Critical doesn’t begin to describe it. Photo: Life of Kai

So, what’s the difference between performing and proving? Like most endeavors, it’s all a matter of perspective. Albee Layer, when commenting on the extraordinary January session, asserted that riding in the barrel was now the standard of performance at Peahi, inferring that any other type of ride was pedestrian. As one of Maui’s Young Turks, that’s certainly his right. But try telling that to surfers like Laird Hamilton, Darrick Doerner and Brian Keaulana, who on tow boards were pulling into, and making, Peahi barrels back in the early 1990s. From their point of view, these gutsy young surfers on their big boards are just now catching up. Not progressing in relative terms, and certainly not when compared to advances in smaller wave performance, where maneuvers are king. But proving something by choosing to take the more difficult approach? Undoubtedly. Because this is where aesthetics come into play.

A comparison could be made with another “glide” sport: cross-country skiing. For more than a hundred years this particular discipline remained unchanged, the parallel skis, free-heel “kick and glide” technique embraced by recreational and competitive participants alike. In 1980, however, American ski racer Bill Koch began experimenting with a radical new technique, pushing his skis out and away from the diagonal track in a skating motion, significantly increasing his speed. Within two years Koch went from just hoping to make a podium someday to World Cup overall champion. Controversy followed in his new tracks; this wasn’t the way it had been done, said the purists, and damn the speed advantages. There was no official rule against “skating” — it was being resisted purely on aesthetic grounds. Successfully, as it turned out, with the Winter Olympics, for example, eventually establishing separate classes of competition, “classic” and “freestyle.”

Aesthetic lines have been drawn in big wave surfing, as well. Consider the tag of “cheating” that’s been pinned on tow surfing for decades. Layer straight-lines it through an inside section tube and it’s epic; Kai Lenny does a flip – a flip –on a 50-foot wave and it’s, “Well, yeah, but he towed in.” Why, this distinction? Because of the use of an accessory, the Jet Ski? But how is this any different than the myriad accoutrement employed by today’s paddle-in big wave riders, with their rescue teams, CO2 inflatable vests, heavy leashes, radio spotters and support boats in the channel.

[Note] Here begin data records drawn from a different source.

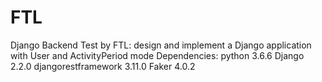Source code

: # FTL
Django Backend Test by FTL: design and implement a Django application with User and ActivityPeriod mode
Dependencies:
python 3.6.6
Django 2.2.0
djangorestframework 3.11.0
Faker 4.0.2
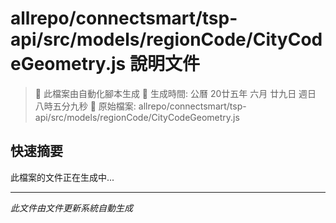 # allrepo/connectsmart/tsp-api/src/models/regionCode/CityCodeGeometry.js 說明文件

> 🚧 此檔案由自動化腳本生成
> 📅 生成時間: 公曆 20廿五年 六月 廿九日 週日 八時五分九秒
> 📂 原始檔案: allrepo/connectsmart/tsp-api/src/models/regionCode/CityCodeGeometry.js

## 快速摘要
此檔案的文件正在生成中...

<!-- 實際使用時，這裡會是 Claude Code 生成的完整文件內容 -->

---
*此文件由文件更新系統自動生成*
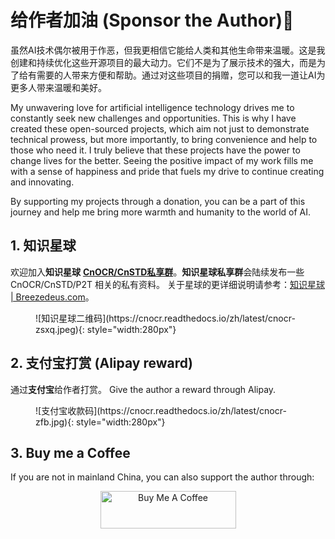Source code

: # 给作者加油 (Sponsor the Author)🥤

虽然AI技术偶尔被用于作恶，但我更相信它能给人类和其他生命带来温暖。这是我创建和持续优化这些开源项目的最大动力。它们不是为了展示技术的强大，而是为了给有需要的人带来方便和帮助。通过对这些项目的捐赠，您可以和我一道让AI为更多人带来温暖和美好。

My unwavering love for artificial intelligence technology drives me to constantly seek new challenges and opportunities. This is why I have created these open-sourced projects, which aim not just to demonstrate technical prowess, but more importantly, to bring convenience and help to those who need it. I truly believe that these projects have the power to change lives for the better. Seeing the positive impact of my work fills me with a sense of happiness and pride that fuels my drive to continue creating and innovating.

By supporting my projects through a donation, you can be a part of this journey and help me bring more warmth and humanity to the world of AI.


## 1. 知识星球

欢迎加入**知识星球** **[CnOCR/CnSTD私享群](https://t.zsxq.com/FEYZRJQ)**。**知识星球私享群**会陆续发布一些 CnOCR/CnSTD/P2T 相关的私有资料。
关于星球的更详细说明请参考：[知识星球 | Breezedeus.com](https://www.breezedeus.com/article/zsxq)。

<figure markdown>
![知识星球二维码](https://cnocr.readthedocs.io/zh/latest/cnocr-zsxq.jpeg){: style="width:280px"}
</figure>


## 2. 支付宝打赏 (Alipay reward)

通过**支付宝**给作者打赏。
Give the author a reward through Alipay.

<figure markdown>
![支付宝收款码](https://cnocr.readthedocs.io/zh/latest/cnocr-zfb.jpg){: style="width:280px"}
</figure>


## 3. Buy me a Coffee
If you are not in mainland China, you can also support the author through:

<div align="center">
<a href="https://www.buymeacoffee.com/breezedeus2" target="_blank"><img src="https://cdn.buymeacoffee.com/buttons/v2/default-yellow.png" alt="Buy Me A Coffee" style="height: 60px !important;width: 217px !important;" ></a>
</div>
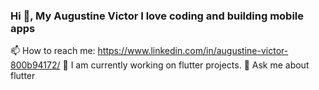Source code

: ### Hi 👋, My Augustine Victor I love coding and building mobile apps
📫 How to reach me: https://www.linkedin.com/in/augustine-victor-800b94172/
🔭 I am currently working on flutter projects. 
💬 Ask me about flutter 



<!--
**austinevick/austinevick** is a ✨ _special_ ✨ repository because its `README.md` (this file) appears on your GitHub profile.

Here are some ideas to get you started:

- 🔭 I’m currently working on flutter projects
- 🌱 I’m currently learning flutter and android development
- 👯 I’m looking to collaborate ...
- 🤔 I’m looking for help with ...
- 💬 Ask me about flutter
- 📫 How to reach me: augustinevickky@gmail.com
- 😄 Pronouns: ...
- ⚡ Fun fact: ...
-->
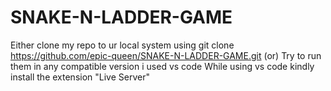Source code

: # SNAKE-N-LADDER-GAME

Either clone my repo to ur local system using 
git clone https://github.com/epic-queen/SNAKE-N-LADDER-GAME.git
                  (or)
Try to run them in any compatible version i used vs code
While using vs code kindly install the extension "Live Server"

Are they cheating? 

No, the distinction is in the aesthetic. Big wave surfers on big boards can’t possibly match the new performance levels of Kai Lenny on a tow board (who, lest we forget, is also one of the world’s best big wave paddle surfers.) But they are proving that they’ve mastered at least one aspect of the high surf, high-performance push: pulling into a barrel. And doing it the old way, the “classic’ way, by paddling into the wave with their own two hands. 

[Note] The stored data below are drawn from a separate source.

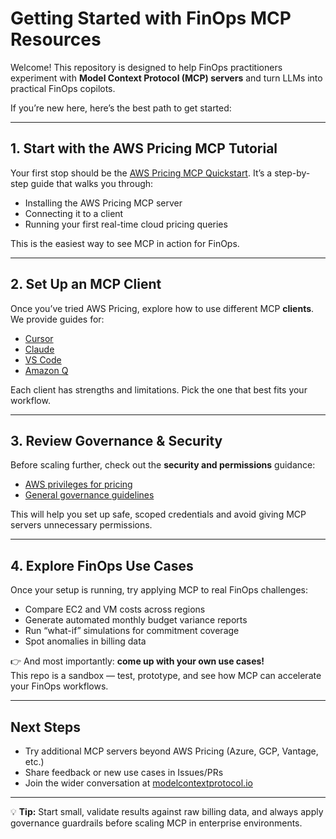 # Getting Started with FinOps MCP Resources

Welcome! This repository is designed to help FinOps practitioners experiment with **Model Context Protocol (MCP) servers** and turn LLMs into practical FinOps copilots.

If you’re new here, here’s the best path to get started:

---

## 1. Start with the AWS Pricing MCP Tutorial
Your first stop should be the [AWS Pricing MCP Quickstart](/tutorials/01-aws-pricing-mcp-quickstart.md). It’s a step-by-step guide that walks you through:
- Installing the AWS Pricing MCP server  
- Connecting it to a client  
- Running your first real-time cloud pricing queries  

This is the easiest way to see MCP in action for FinOps.

---

## 2. Set Up an MCP Client
Once you’ve tried AWS Pricing, explore how to use different MCP **clients**.  
We provide guides for:
- [Cursor](/clients/4.%20cursor.md)
- [Claude](/clients/2.%20claude.md)
- [VS Code](/clients/1.%20vscode.md)  
- [Amazon Q](/clients/3.%20amazon-q.md)  

Each client has strengths and limitations. Pick the one that best fits your workflow.

---

## 3. Review Governance & Security
Before scaling further, check out the **security and permissions** guidance:  
- [AWS privileges for pricing](/tooling-governance/security-privileges-aws.md)  
- [General governance guidelines](/tooling-governance/)  

This will help you set up safe, scoped credentials and avoid giving MCP servers unnecessary permissions.

---

## 4. Explore FinOps Use Cases
Once your setup is running, try applying MCP to real FinOps challenges:
- Compare EC2 and VM costs across regions  
- Generate automated monthly budget variance reports  
- Run “what-if” simulations for commitment coverage  
- Spot anomalies in billing data  

👉 And most importantly: **come up with your own use cases!**  
This repo is a sandbox — test, prototype, and see how MCP can accelerate your FinOps workflows.

---

## Next Steps
- Try additional MCP servers beyond AWS Pricing (Azure, GCP, Vantage, etc.)  
- Share feedback or new use cases in Issues/PRs  
- Join the wider conversation at [modelcontextprotocol.io](https://modelcontextprotocol.io/)  

---

💡 **Tip:** Start small, validate results against raw billing data, and always apply governance guardrails before scaling MCP in enterprise environments.

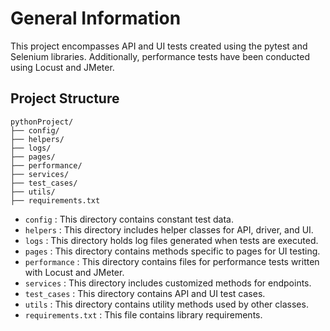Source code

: # General Information
This project encompasses API and UI tests created using the pytest and Selenium libraries. Additionally, performance tests have been conducted using Locust and JMeter.

## Project Structure

    pythonProject/
    ├── config/
    ├── helpers/
    ├── logs/
    ├── pages/
    ├── performance/
    ├── services/
    ├── test_cases/
    ├── utils/
    ├── requirements.txt


- `config`           : This directory contains constant test data.
- `helpers`          : This directory includes helper classes for API, driver, and UI.
- `logs`             : This directory holds log files generated when tests are executed.
- `pages`            : This directory contains methods specific to pages for UI testing.
- `performance`      : This directory contains files for performance tests written with Locust and JMeter.
- `services`         : This directory includes customized methods for endpoints.
- `test_cases`       : This directory contains API and UI test cases.
- `utils`            : This directory contains utility methods used by other classes.
- `requirements.txt` : This file contains library requirements.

I say it’s time to blur the distinction; to stop pigeonholing either approach as “classic” or “freestyle,” and embrace the entire spectrum of what is, without question, the most dynamic surfing being done today. Because when you consider the level of commitment, skill and daring on display from champions of both disciplines, it’s pretty clear that whether the goal is pure performance or not, none of them have anything left to prove.